Enviada em 17/12/2020

O desenvolvimento tecnológico tem crescido muito desde a 2ª Guerra Mundial possibilitando mecanismos avançados em todos os setores, inclusive na saúde, como a telemedicina (atendimento a distância por via internet). Entretanto, no Brasil, não há eficácia total ainda, pois o acesso ao meio digital não é democrático e em alguns casos é necessária a presença de um médico para realizar o atendimento no paciente.

Primeiramente, é necessário lembrar que, mesmo com a inserção da telemedicina, o Brasil não é um país onde há internet para todos. Tanto que, de acordo com o IBGE, 45,9 pessoas não tinham acesso virtual em 2018. Nesse sentido, deve-se disponibilizar para toda a população esse meio de comunicação e depois debater a respeito de um novo modelo de atendimento, já que, na teoria, o direito a saúde é universal. Embora a telemedicina tenha sido aprovada como diz uma notícia publicada em abril deste ano no site “Senado”, tal prática pode não ser conveniente o bastante em casos mais delicados, como um parto, fazendo-se necessária uma especificação e explicação clara do funcionamento do atendimento.

Em segundo lugar, é válido ressaltar que a nova forma de assistência pode trazer algumas complicações.

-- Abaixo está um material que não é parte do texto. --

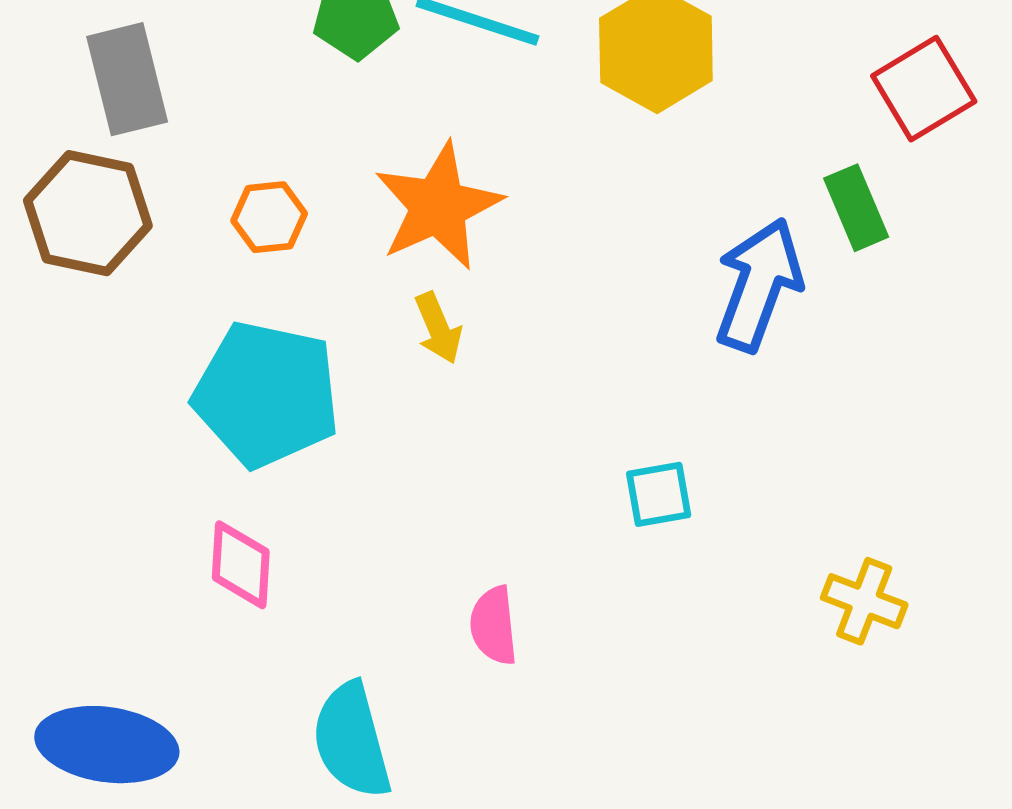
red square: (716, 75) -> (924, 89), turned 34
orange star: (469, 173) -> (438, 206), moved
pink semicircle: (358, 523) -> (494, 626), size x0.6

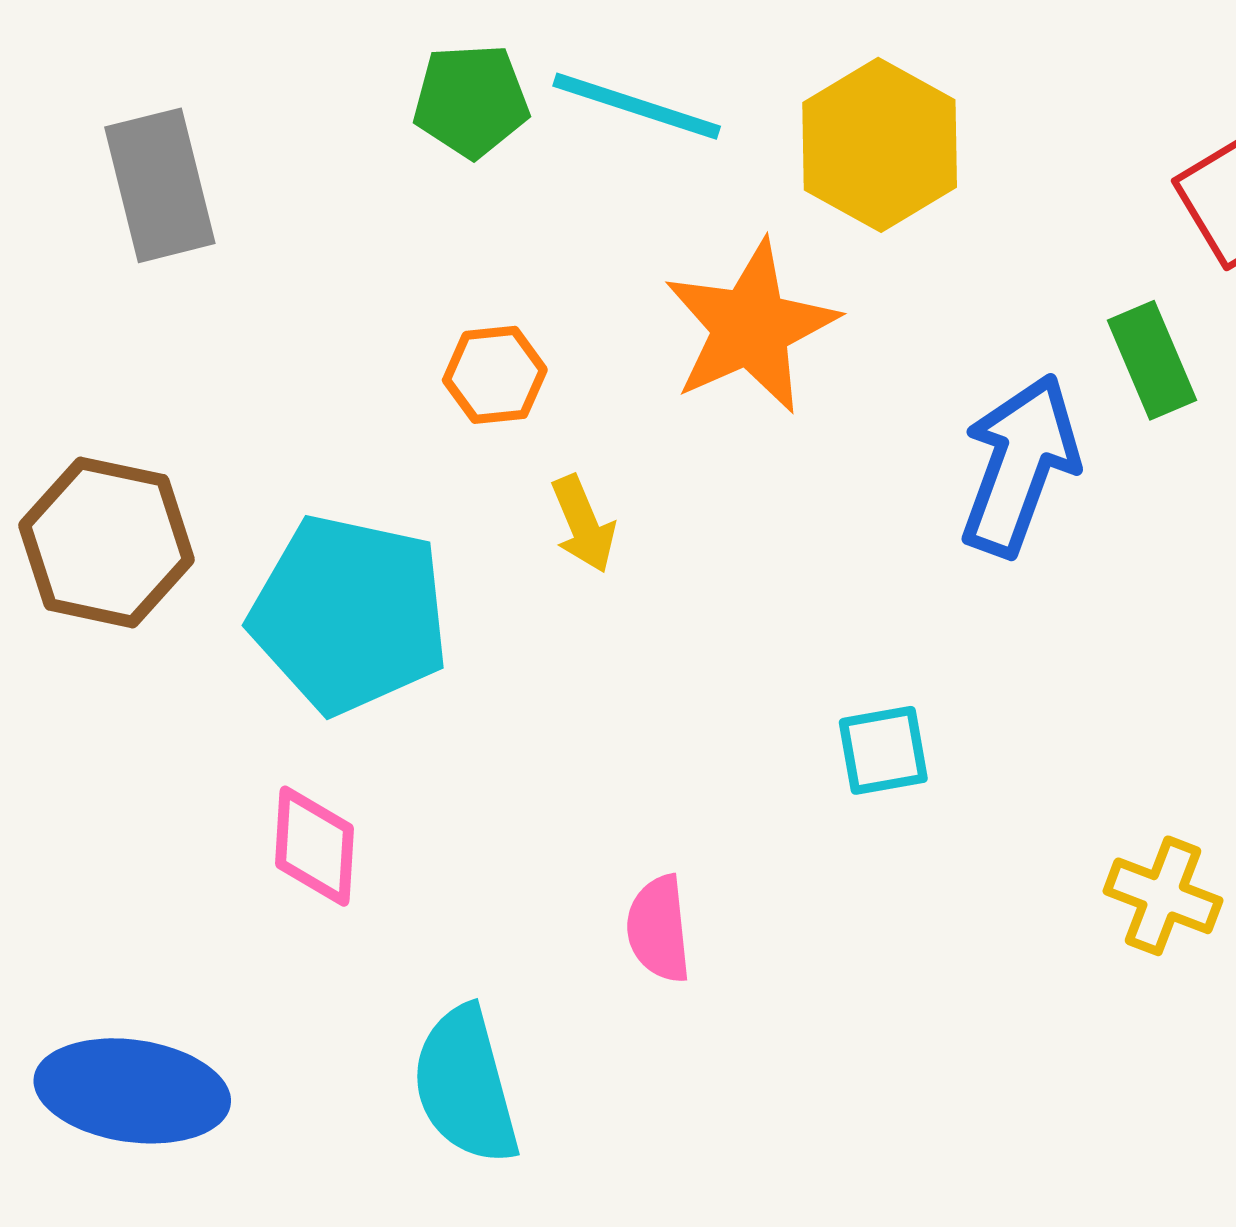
orange star: (438, 206) -> (751, 327), moved
brown hexagon: (88, 213) -> (106, 542), moved
orange hexagon: (269, 217) -> (495, 375), moved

Nesse sentido, existem casos graves que pacientes precisam de toque e de uma avaliação mais próxima que, se feita de maneira remota, pode pode não ter a precisão necessária. A exemplo, a Associação Médica Brasileira afirma que os pacientes se encontram em situação de vulnerabilidade por haver a possibilidade de erro nos exames. Assim, o Estado deve ter atenção ao aprovar a implementação da telemedicina preservando a saúde dos indivíduos.

Portanto, é dever do Ministério da Economia ampliar o acesso à internet, visando alcançar mais pacientes por meio da descentralização desse privilégio - com a instalação de aparelhos por via “Wi-Fi”  em locais necessitados - a fim de espraiar a prestação de serviço a saúde ao máximo de pessoas. Sendo urgente ainda que o Ministério da Saúde limite os tipos de atendimento, utilizando somente para triagens e exames de rotina por exemplo, por inermédio de um documento para melhor compreensão das pessoas. Assim, finalmente o Brasil irá continuar avançando suas tecnologias como vem fazendo desde a segunda grande guerra, porém incluindo todos os cidadãos.